When you’re a creative type like me, you need solitude in order to produce your masterpieces. A lot of creative, or generally enterprising people, thrive on being alone. It gives them the space to come up with innovative ideas and act on them.
But the downside of that is crushing loneliness. You’re deprived of the easy banter and lively coffee breaks that form a natural part of the office environment. You can also become a little cut off from the latest developments in your profession. For my own part, I know it can be difficult to keep the faith when the only one there to applaud me at the end of the day is me.
When I began freelancing, I found the silence unbearably loud, so I drowned it out with the radio. But it was still difficult to give myself the kickstart I needed. Fortunately over the years, I’ve developed a few tricks to keep the flame of inspiration alive and the loneliness at bay.
I recently heard Newstalk presenter Sean Moncrieff remark in his usual quirky way that he wished he could rewind back to breakfast time, so he could have that first cup of tea. There’s no doubt that caffeine is the freelancer’s best friend and the first cup of tea is by far the sweetest. And then there’s the lure of the two cafes beside me, both serving steaming brews of classic cappuccino.
While I drink my morning cuppa, I make my list. It’s a blueprint for the day, a promise to myself of all the things I want to get done. It’s particularly useful on quiet days when I don’t have specific deadlines.

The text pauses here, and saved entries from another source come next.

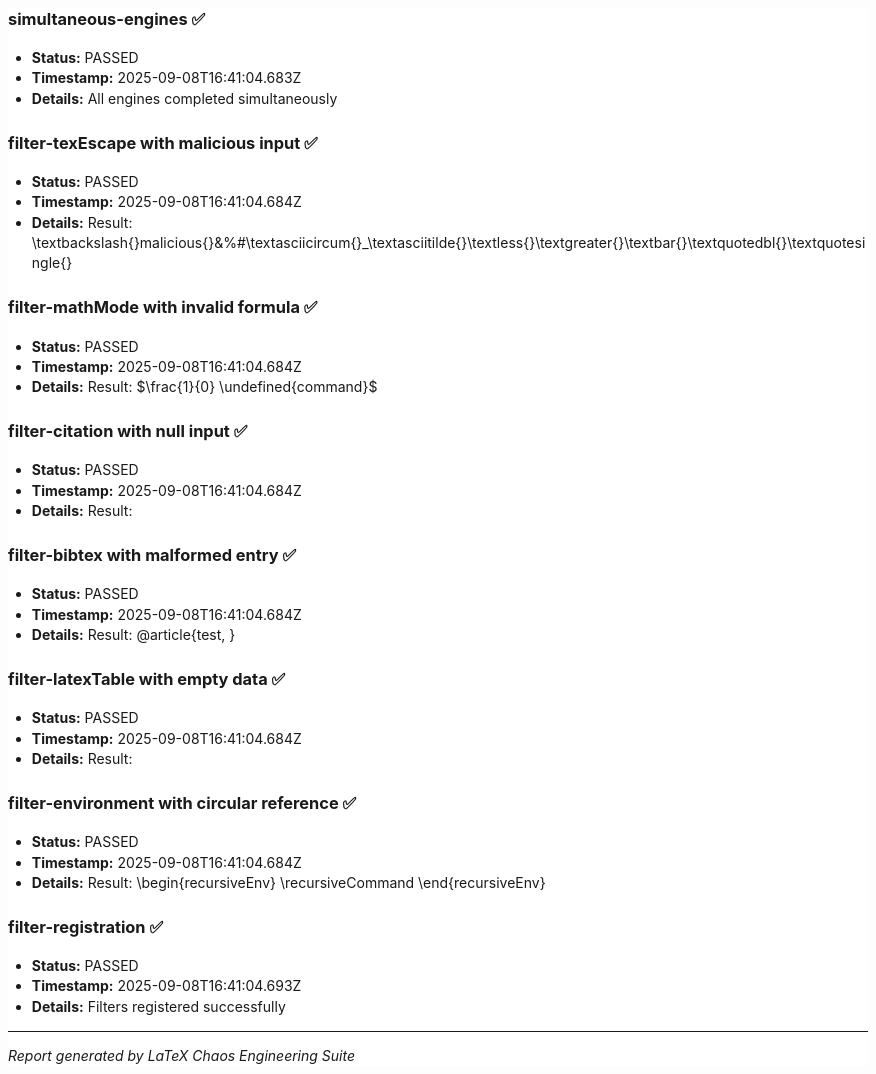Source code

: ### simultaneous-engines ✅
- **Status:** PASSED
- **Timestamp:** 2025-09-08T16:41:04.683Z
- **Details:** All engines completed simultaneously

### filter-texEscape with malicious input ✅
- **Status:** PASSED
- **Timestamp:** 2025-09-08T16:41:04.684Z
- **Details:** Result: \textbackslash{}malicious\{\}\&\%\#\textasciicircum{}\_\textasciitilde{}\textless{}\textgreater{}\textbar{}\textquotedbl{}\textquotesingle{}

### filter-mathMode with invalid formula ✅
- **Status:** PASSED
- **Timestamp:** 2025-09-08T16:41:04.684Z
- **Details:** Result: $\frac{1}{0} \undefined{command}$

### filter-citation with null input ✅
- **Status:** PASSED
- **Timestamp:** 2025-09-08T16:41:04.684Z
- **Details:** Result: 

### filter-bibtex with malformed entry ✅
- **Status:** PASSED
- **Timestamp:** 2025-09-08T16:41:04.684Z
- **Details:** Result: @article{test,
}


### filter-latexTable with empty data ✅
- **Status:** PASSED
- **Timestamp:** 2025-09-08T16:41:04.684Z
- **Details:** Result: 

### filter-environment with circular reference ✅
- **Status:** PASSED
- **Timestamp:** 2025-09-08T16:41:04.684Z
- **Details:** Result: \begin{recursiveEnv}
\recursiveCommand
\end{recursiveEnv}

### filter-registration ✅
- **Status:** PASSED
- **Timestamp:** 2025-09-08T16:41:04.693Z
- **Details:** Filters registered successfully


---

*Report generated by LaTeX Chaos Engineering Suite*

On those days, I spend a little extra time on the list to ensure I stay motivated. When I feel isolation kick in, I just refer to the list and it steers me back on the right path. At the end of the day, I feel a quiet but deep sense of satisfaction that everything is ticked off.
It’s well-known that exercise gives you just the jolt you need to keep going. I can build exercise quite easily into my day, by running up and down the stairs in my apartment building once every hour. It keeps my mind fresh. For a bigger oxygen hit, I head out at lunchtime for a walk and usually manage to get some jobs done on the way.
As an internet junkie, I’ve found social networking to be a powerful weapon in beating isolation – as long as it’s used wisely. It’s reassuring to know that there’s a whole virtual community out there who are only too eager to interact with me. Using sites like Twitter and LinkedIn has enabled me to increase my contacts and stay on top of trends in the media world.
In the evenings, I turn into a social butterfly. Most of my evenings are filled with networking events, meetings of my Toastmasters and drama group and trips to the cinema or restaurants. I work faster and harder knowing that a reward awaits me at the end of the day. If I work well, I feel I’ve deserved it.
All these little incentives have brought great benefits to my work and my life. They have improved the standard of my writing, increased my circle of acquaintances and brought me out into the wider world. It’s easy to sit in splendid isolation, cocooned in your ivory tower, but it’s climbing down from it that really enables us to fulfil our potential.